Rapor, bir kez daha ortaya koyuyor ki “sıkı para politikası” adı altında alım gücünü zayıflatmak ve böylece iç talebi kısmak dışında, iktidarın ve onun bürokratlarının herhangi başka bir ekonomik planı bulunmuyor. Bu planın, artık hiçbir gerçekliği kalmamış enflasyon rakamlarına etkisinin ne olacağı bir yana, krizin faturasının yine işçi sınıfı ve emekçilere kesilmesi politikasında ısrar edildiğini gösteriyor. Yani iktidar, yoksulluk girdabına iyice sürüklenen geniş halk kesimlerini daha da yoksullaştırarak enflasyonu düşürebileceğini söylüyor.

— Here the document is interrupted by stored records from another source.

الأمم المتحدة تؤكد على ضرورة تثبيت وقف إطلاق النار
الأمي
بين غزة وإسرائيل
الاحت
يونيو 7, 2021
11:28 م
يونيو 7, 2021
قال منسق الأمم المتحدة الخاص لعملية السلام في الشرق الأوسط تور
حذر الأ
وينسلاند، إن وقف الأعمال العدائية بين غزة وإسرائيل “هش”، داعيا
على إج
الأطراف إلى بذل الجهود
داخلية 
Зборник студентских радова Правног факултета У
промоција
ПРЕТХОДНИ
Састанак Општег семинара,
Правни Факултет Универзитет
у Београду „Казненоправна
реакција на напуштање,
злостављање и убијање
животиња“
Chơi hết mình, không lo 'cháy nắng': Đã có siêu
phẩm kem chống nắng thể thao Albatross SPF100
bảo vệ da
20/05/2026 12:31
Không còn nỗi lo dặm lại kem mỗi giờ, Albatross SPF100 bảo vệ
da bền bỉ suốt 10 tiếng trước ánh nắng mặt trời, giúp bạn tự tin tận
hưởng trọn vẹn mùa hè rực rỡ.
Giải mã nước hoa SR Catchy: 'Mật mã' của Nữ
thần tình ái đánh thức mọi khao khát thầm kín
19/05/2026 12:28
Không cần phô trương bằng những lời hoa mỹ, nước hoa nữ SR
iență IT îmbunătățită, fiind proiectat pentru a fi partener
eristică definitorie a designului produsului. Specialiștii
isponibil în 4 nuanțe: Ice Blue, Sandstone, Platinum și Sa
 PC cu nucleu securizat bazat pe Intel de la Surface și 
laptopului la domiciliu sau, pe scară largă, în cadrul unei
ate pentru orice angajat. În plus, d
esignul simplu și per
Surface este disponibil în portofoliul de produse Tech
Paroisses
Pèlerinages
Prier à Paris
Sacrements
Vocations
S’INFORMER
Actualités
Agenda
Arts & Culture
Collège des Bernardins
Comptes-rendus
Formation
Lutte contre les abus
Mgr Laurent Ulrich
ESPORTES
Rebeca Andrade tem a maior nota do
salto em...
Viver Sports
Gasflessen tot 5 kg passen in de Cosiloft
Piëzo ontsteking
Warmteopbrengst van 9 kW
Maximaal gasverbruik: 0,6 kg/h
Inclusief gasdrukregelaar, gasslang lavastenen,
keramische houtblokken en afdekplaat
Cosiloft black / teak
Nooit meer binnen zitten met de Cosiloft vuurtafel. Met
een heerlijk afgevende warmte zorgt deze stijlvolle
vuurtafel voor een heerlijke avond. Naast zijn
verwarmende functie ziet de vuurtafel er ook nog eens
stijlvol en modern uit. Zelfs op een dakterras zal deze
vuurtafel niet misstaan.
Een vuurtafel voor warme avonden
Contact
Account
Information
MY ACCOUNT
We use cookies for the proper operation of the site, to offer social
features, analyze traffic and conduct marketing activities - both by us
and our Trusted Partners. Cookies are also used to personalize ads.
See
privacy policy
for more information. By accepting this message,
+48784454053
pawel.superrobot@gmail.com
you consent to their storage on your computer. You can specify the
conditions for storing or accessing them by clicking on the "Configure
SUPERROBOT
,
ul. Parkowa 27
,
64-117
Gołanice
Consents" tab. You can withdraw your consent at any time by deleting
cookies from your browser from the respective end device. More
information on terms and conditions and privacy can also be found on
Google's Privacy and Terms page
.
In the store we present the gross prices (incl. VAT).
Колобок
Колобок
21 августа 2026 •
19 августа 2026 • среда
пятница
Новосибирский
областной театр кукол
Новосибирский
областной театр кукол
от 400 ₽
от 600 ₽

Ne yıl sonu için dile getirilen %24 tahmini gerçektir, ne de 2026 için öngörülen %12 rakamı. Zira yılın ilk dört ayında enflasyonun şimdiden %14’e ulaşmış olması, bu hedeflerin gerçeği yansıtmadığını açıkça ortaya koymaktadır. Ancak burada asıl önemli olan, enflasyon rakamlarının ne olduğu ya da olacağı değil, işçi sınıfı ve emekçilerin gerçek alım gücünün ne durumda olduğudur. TÜİK’in tartışmalı verileri, sepet oyunları ya da bürokratların manipülasyonlarıyla enflasyon oranı kâğıt üzerinde belki bir nebze geri çekilebilir. Fakat halkın cebindeki gerçek kayıplar, bu illüzyonlarla gizlenemez.

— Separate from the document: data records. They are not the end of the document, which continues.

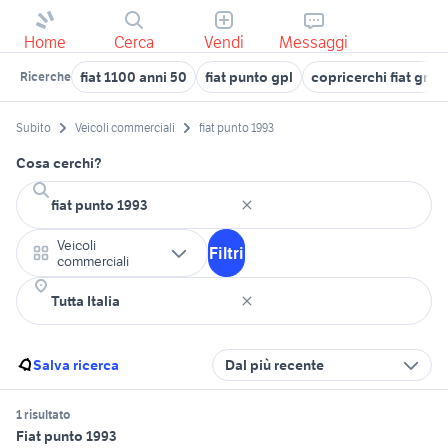
Home
Cerca
Vendi
Messaggi
fiat 1100 anni 50
fiat punto gpl
copricerchi fiat gran
Ricerche
Subito
Veicoli commerciali
fiat punto 1993
Cosa cerchi?
Veicoli
Filtri
commerciali
Salva ricerca
Dal più recente
1 risultato
Fiat punto 1993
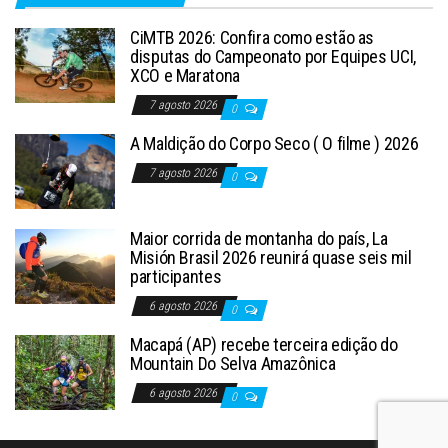
CiMTB 2026: Confira como estão as
disputas do Campeonato por Equipes UCI,
XCO e Maratona
7 agosto 2026
0
A Maldição do Corpo Seco ( O filme ) 2026
7 agosto 2026
0
Maior corrida de montanha do país, La
Misión Brasil 2026 reunirá quase seis mil
participantes
6 agosto 2026
0
Macapá (AP) recebe terceira edição do
Mountain Do Selva Amazônica
6 agosto 2026
0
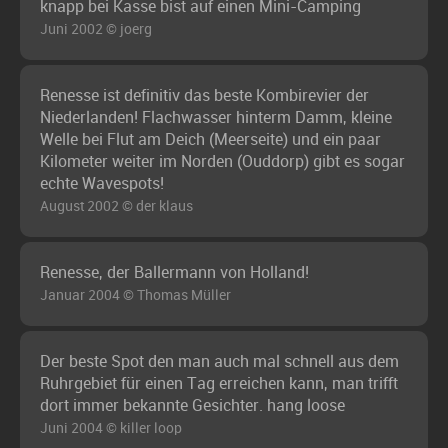
knapp bei Kasse bist auf einen Mini-Camping
Juni 2002 © joerg
Renesse ist definitiv das beste Kombirevier der
Niederlanden! Flachwasser hinterm Damm, kleine
Welle bei Flut am Deich (Meerseite) und ein paar
Kilometer weiter im Norden (Ouddorp) gibt es sogar
echte Wavespots!
August 2002 © der klaus
Renesse, der Ballermann von Holland!
Januar 2004 © Thomas Müller
Der beste Spot den man auch mal schnell aus dem
Ruhrgebiet für einen Tag erreichen kann, man trifft
dort immer bekannte Gesichter. hang loose
Juni 2004 © killer loop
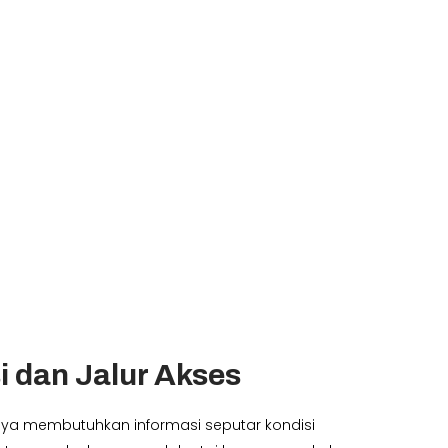
i dan Jalur Akses
ya membutuhkan informasi seputar kondisi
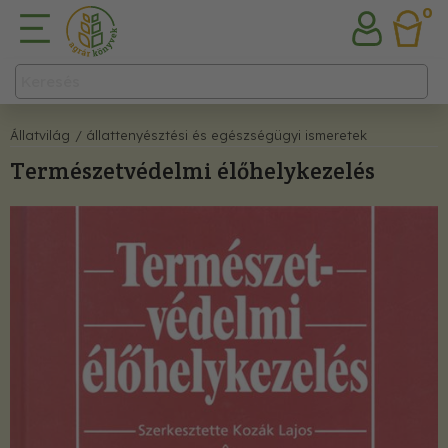
0
Állatvilág
/ állattenyésztési és egészségügyi ismeretek
Természetvédelmi élőhelykezelés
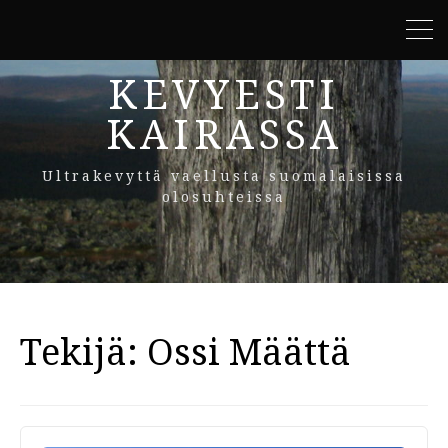
KEVYESTI
KAIRASSA
Ultrakevyttä vaellusta suomalaisissa
olosuhteissa
Tekijä:
Ossi Määttä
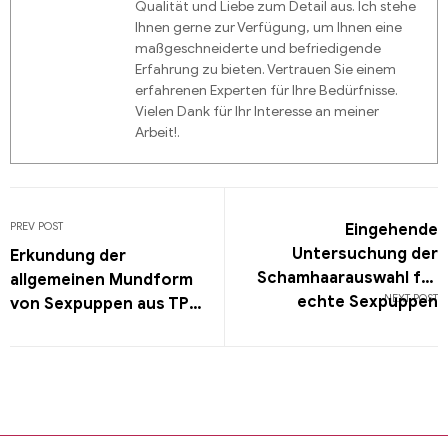
Qualität und Liebe zum Detail aus. Ich stehe
Ihnen gerne zur Verfügung, um Ihnen eine
maßgeschneiderte und befriedigende
Erfahrung zu bieten. Vertrauen Sie einem
erfahrenen Experten für Ihre Bedürfnisse.
Vielen Dank für Ihr Interesse an meiner
Arbeit!.
PREV POST
Eingehende
Untersuchung der
Erkundung der
Schamhaarauswahl für
allgemeinen Mundform
NEXT POST
echte Sexpuppen
von Sexpuppen aus TPE-
Material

Her ne kadar Merkez Bankası Başkanı, asgari ücrete ara zam olacak mı sorusuna “o bizim işimiz değil” diyerek yanıt vermiş olsa da, iç talebin daraltılması yönünde yapılan yoğun vurguların ardından, iktidarın ve onun bir aparatı haline gelen Merkez Bankası’nın bu konudaki niyeti gayet açıktır.
Düşük ücret politikası devam edecek, bu yolla reel alım gücü daha da düşürülecek; yoksulluk derinleşirken iktidar, geniş emekçi kesimleri kâğıt üzerinde düşen enflasyon rakamlarıyla oyalamaya çalışacaktır.

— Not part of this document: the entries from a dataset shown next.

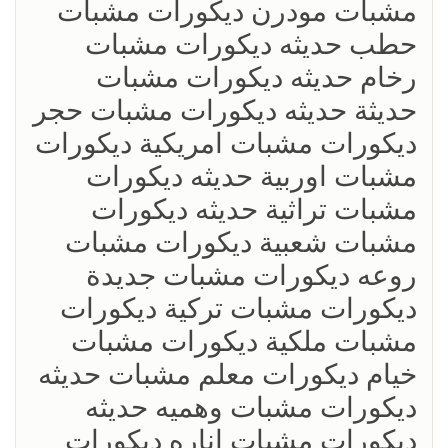
مشبات مودرن ديكورات مشبات
حطب حديثه ديكورات مشبات
رخام حديثه ديكورات مشبات
حديثة حديثه ديكورات مشبات حجر
ديكورات مشبات امريكية ديكورات
مشبات اوربية حديثه ديكورات
مشبات تراثية حديثه ديكورات
مشبات شعبية ديكورات مشبات
روعه ديكورات مشبات جديدة
ديكورات مشبات تركية ديكورات
مشبات ملكية ديكورات مشبات
خيام ديكورات معلم مشبات حديثه
ديكورات مشبات وهميه حديثه
ديكورات مشبات اناره ديكورات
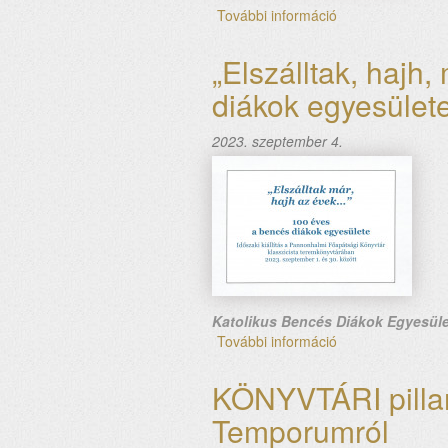
További információ
„Keresd
a
békét
„Elszálltak, hajh
és
diákok egyesület
járj
utána!”
Nemzetközi
2023. szeptember 4.
ökumenikus
konferencia
a
békéről
tartalommal
kapcsolatosan
Katolikus Bencés Diákok Egyesül
További információ
„Elszálltak,
hajh,
most
KÖNYVTÁRI pillan
az
Temporumról
évek…”
Bencés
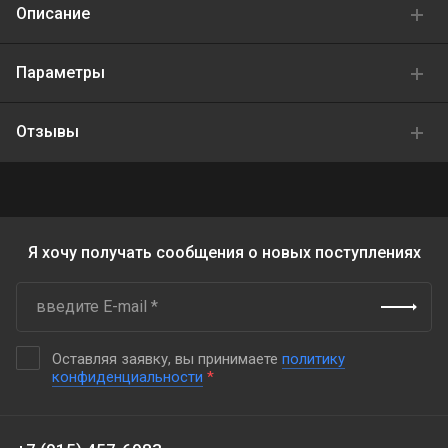
Описание
Параметры
Отзывы
Я хочу получать сообщения о новых поступлениях
Оставляя заявку, вы принимаете
политику
конфиденциальности
*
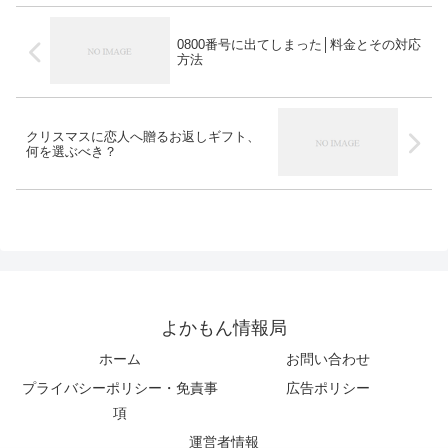
0800番号に出てしまった│料金とその対応
方法
クリスマスに恋人へ贈るお返しギフト、
何を選ぶべき？
よかもん情報局
ホーム
お問い合わせ
プライバシーポリシー・免責事
広告ポリシー
項
運営者情報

Düşen alım gücü ve derinleşen yoksulluk, iktidarı ve bürokratlarını zerre kadar ilgilendirmemekte; aksine, krizden tam da bu yoksulluğu daha da ağırlaştırarak çıkmayı hedeflemektedirler. İşçi sınıfı ve ücretliler yaşadıkları sefalet ve yoksulluk koşullarına mahkûm edilmekten kurtulmak istiyorlarsa, derhal ücret artışı talebiyle mücadeleye atılmalıdırlar.
Yoksulluk ve sefaletten kurtuluşun yolu; grev ve direnişleri yaygınlaştırıp var olanları büyütmekten sermayeye ve onu koruyan iktidarın riyakâr politikalarına karşı topyekun mücadeleyi örgütlemekten geçmektedir.